Un dernier conseil pour la route
Malgré tout ce qui a été écrit, sur le côté bizarre de ce scrutin, il faut bien entendu voter. Les départements ne disparaîtront pas pour le moment de notre horizon et continueront à gérer des sommes importantes dans les secteurs que d’autres collectivités ne lui disputent pas (5).
FK
Les binômes présents au 1er tour du 4ème canton
« Le Chesnay »
- M. Claude Le Glatin + Mme Catherine Radix
Parti communiste français (PCF)
(remplaçants : M. Patrick Brody + Mme Cécile Stentzel)
- M. Pierre Basdevant + Mme Marie-Pierre Delaigue
Parti socialiste (PS)
(remplaçants : M. Clément Vignoles + Mme Martine Frachon)
- Mme Marie Durand-Smet (sans étiquette) + M. Bruno Hamon (divers droite)
(remplaçants : Mme Dominique Forget + M. Erwan Breton)
- M. Philippe Brillault + Mme Sylvie d’Estève
Union pour un mouvement populaire (UMP)
(remplaçants : M. Claude Jamati + Mme Nathalie Jaquemet)
- M. Xavier Harismendy + Mme Thérèse Mulliez
Front national (FN)
(remplaçants : M. Hervé de Wazières + Mme Sophie Souchère)
____________________________________________
(1) Projet de loi relatif à la nouvelle organisation territoriale de la République (Notre)
(2) Discours prononcé lors de ses adieux au conseil général des Yvelines
> https://www.youtube.com/watch?v=hwji6aE8iXo&feature=youtu.be
(3) Le canton de Chatou comprend les communes suivantes : Chatou, Croissy-sur-Seine, Marly-le-Roi, Le Port-Marly et Le Vésinet.
(4) « L’étonnante usine à gaz électorale prévue par l’exécutif pour les cantonales», Patrick Roger, Le Monde, 28 décembre 2012
(5) Actuellement, le département dispose de la clause générale de compétences qui lui permet d’intervenir dans tout domaine jugé d’intérêt départemental.
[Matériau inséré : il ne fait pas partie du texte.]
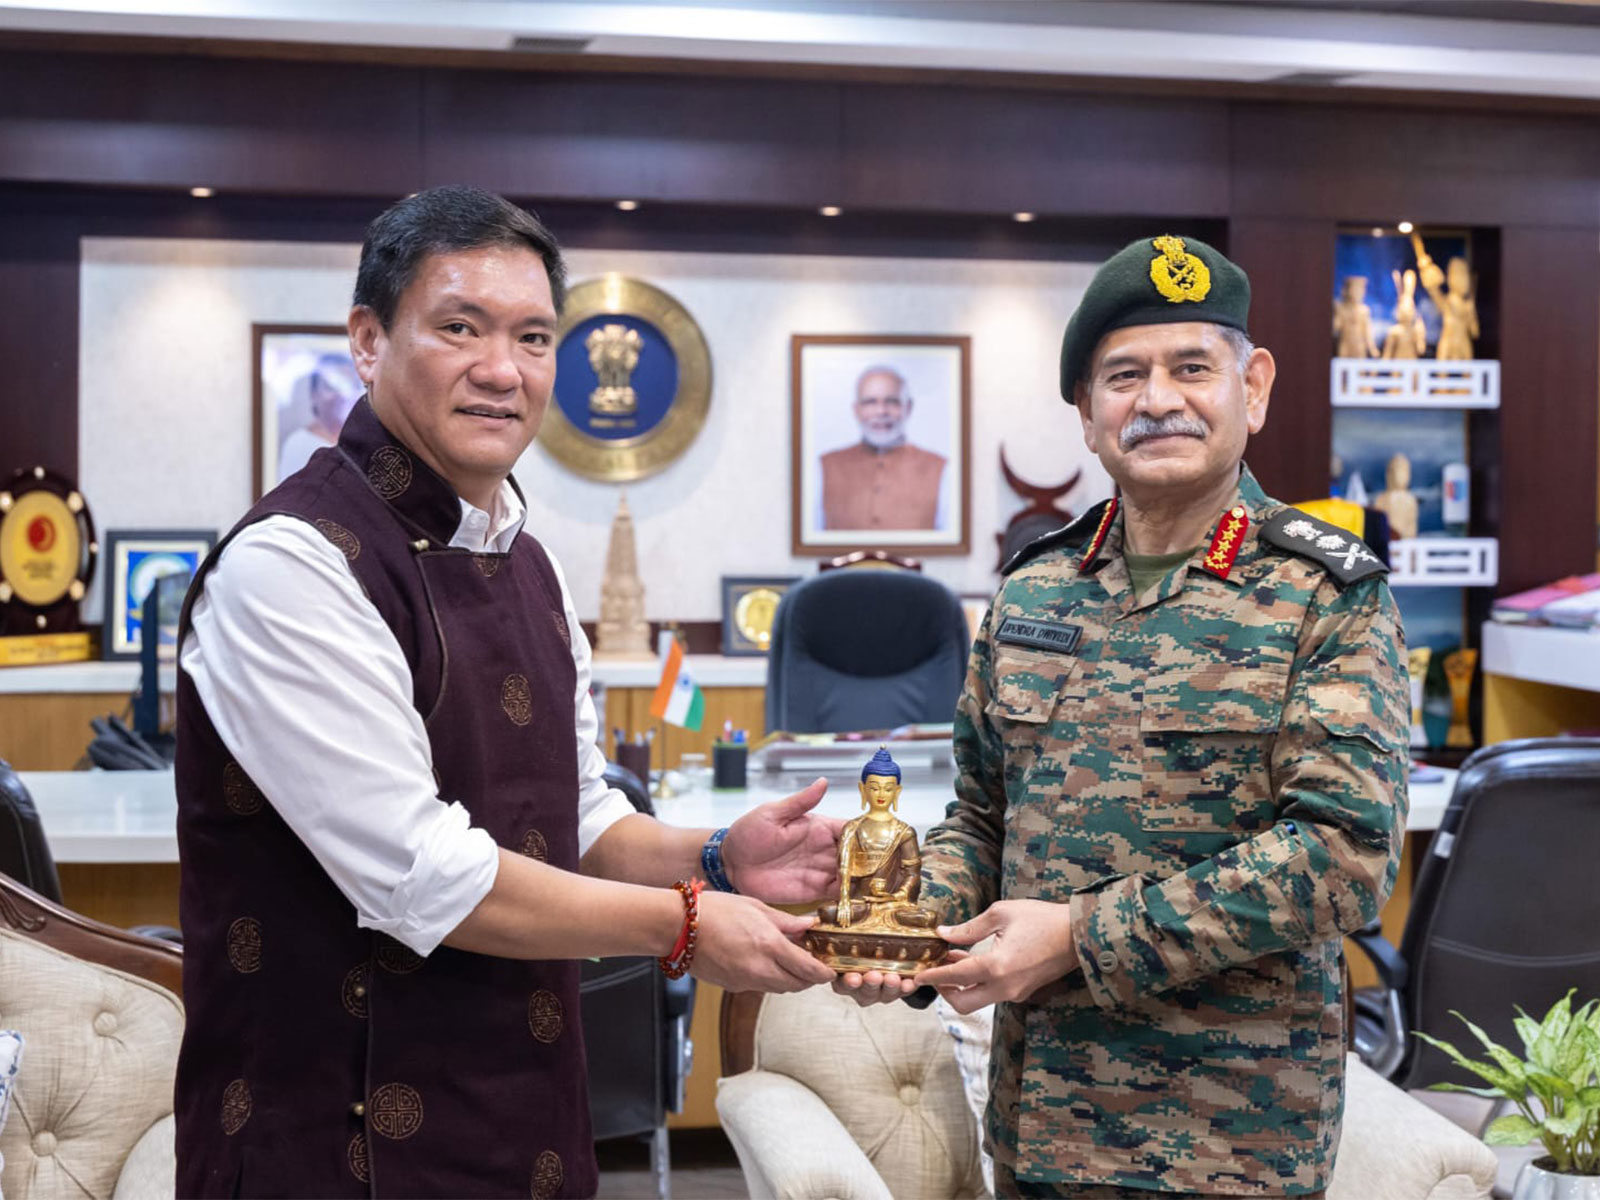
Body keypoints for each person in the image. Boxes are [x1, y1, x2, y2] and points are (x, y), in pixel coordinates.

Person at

Cette clause qu’on retrouve également dans d’autres strates de collectivité est très critiquée, à juste raison, car elle est la cause de gabegies et de doublons inadmissibles. La réforme en cours vise à la faire disparaître.
Les compétences du département s’exercent essentiellement en matière d’action sociale et de santé publique.
Il est question de transférer aux régions les compétences en matière de transports scolaires et des transports non urbains de personnes, de gestion des collèges, des voiries, des ports, d’aide aux entreprises en difficulté, … mais rien n’est acquis pour le moment et les partisans du département se défendront avec pugnacité.
Resteraient aux départements la gestion des services départementaux d’incendie et de secours (Sdis), le financement des opérations sous maîtrise d’ouvrage communale ou intercommunale, le soutien aux EPCI à fiscalité propre pour l’exercice de leurs compétences, le financement des opérations communales ou intercommunales d’investissement en faveur des entreprises de services marchands nécessaires aux besoins de la population en milieu rural lorsque l’initiative privée est défaillante.
Le département resterait en outre compétent en matière de culture, tourisme et sports, ces trois compétences étant reconnues comme « partagées » entre toutes les collectivités.